Last summer I was in Wisconsin with my teenage kids, and we went parasailing near the Dells. Afterward, as the boat was docking, I said to them, “Wasn’t that a beautiful sight? The blue sky with the white billowy clouds, the green hills and the rugged bluffs with the crystal blue lake below. Nestled in the valley was that charming little church with the white steeple, the winding driveway like a dark velvet ribbon, the sun reflecting off the windows was so stunning, the way the hills around it seemed to cradle it just so…”

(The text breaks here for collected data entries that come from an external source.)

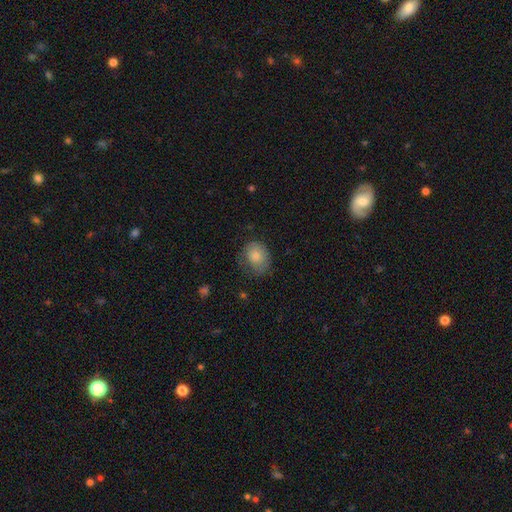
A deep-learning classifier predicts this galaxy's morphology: smooth 75%, featured or disk 16%, star or artifact 9%. Down the decision tree: how rounded — round (52%); merging — none (63%).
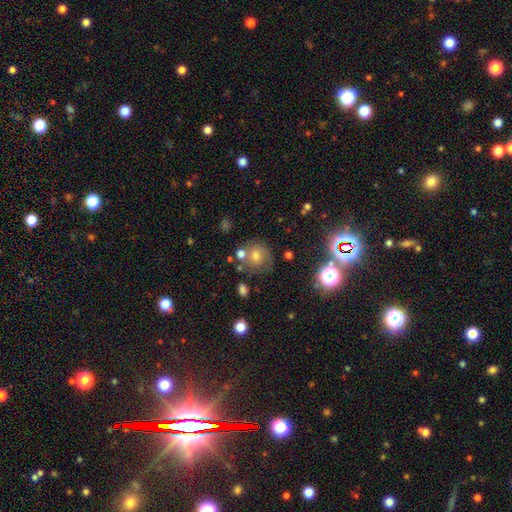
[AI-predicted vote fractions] smooth 45%, featured or disk 31%, star or artifact 23%. Down the decision tree: merging — none (59%).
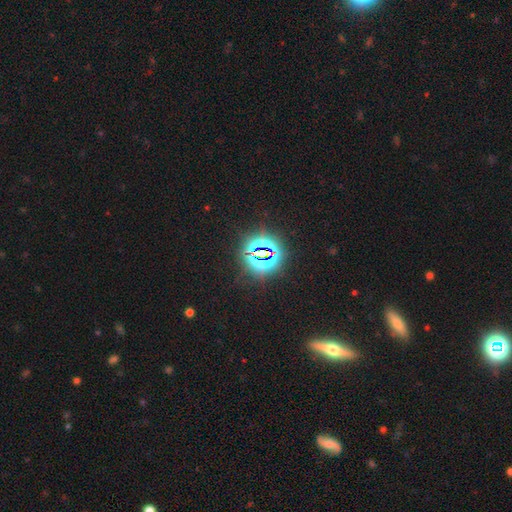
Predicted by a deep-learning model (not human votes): This is likely a star or artifact rather than a galaxy (78%).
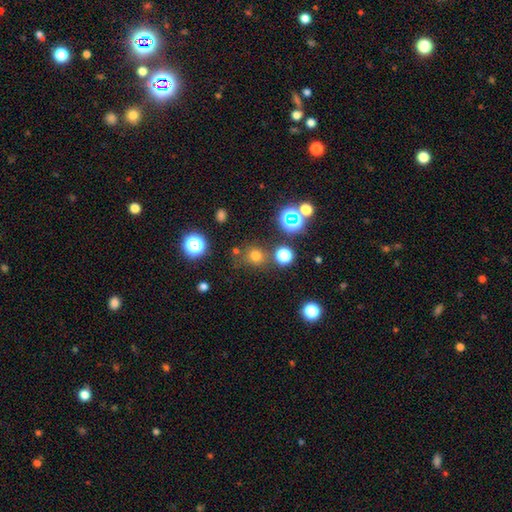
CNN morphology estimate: Smooth or featured? smooth (68%)
How rounded? round (88%)
Merging? none (76%)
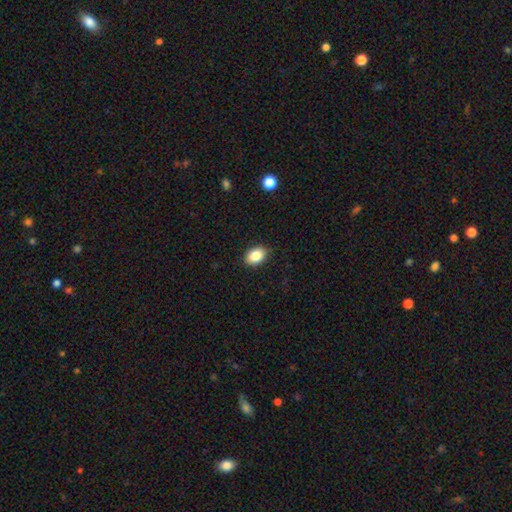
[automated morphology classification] A smooth galaxy with no disk features (86%) that is in between round and cigar-shaped (81%). Merging: none (88%).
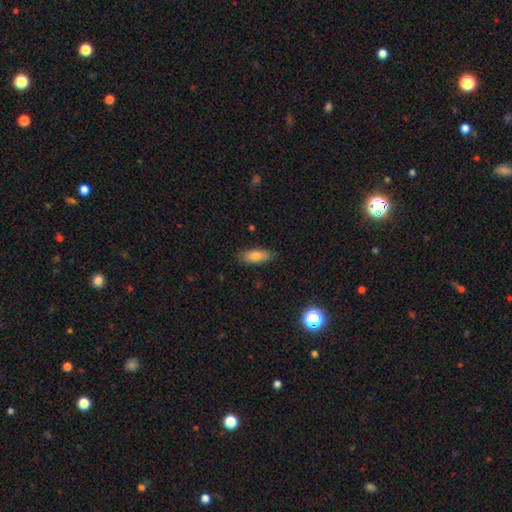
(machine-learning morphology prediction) A smooth galaxy with no disk features (80%) that is in between round and cigar-shaped (71%).

Vote fractions:
- Smooth or featured? smooth: 80% / featured or disk: 12% / star or artifact: 8%
- How rounded? in between: 71% / cigar-shaped: 26% / round: 2%
- Merging? none: 84% / minor disturbance: 12% / major disturbance: 2% / merger: 1%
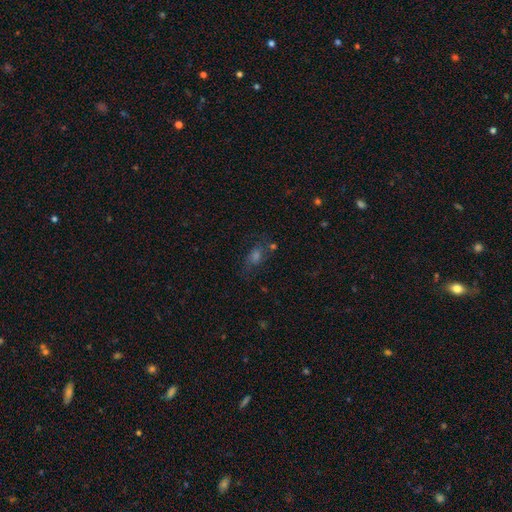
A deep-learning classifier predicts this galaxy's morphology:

The words were snatched from my mouth by the looks on their faces. It was a look that said, “Are you nuts?” Their words followed, “What? What? What church? What steeple? We didn’t see any valley with a church. You must have been seeing things. All we saw was the sky and a few trees.”
Again I tried to describe the scene in more vivid detail, explaining that it was just north of the lake beyond the bluff, becoming impatient with them that they weren’t paying attention and missed such a great part of the experience.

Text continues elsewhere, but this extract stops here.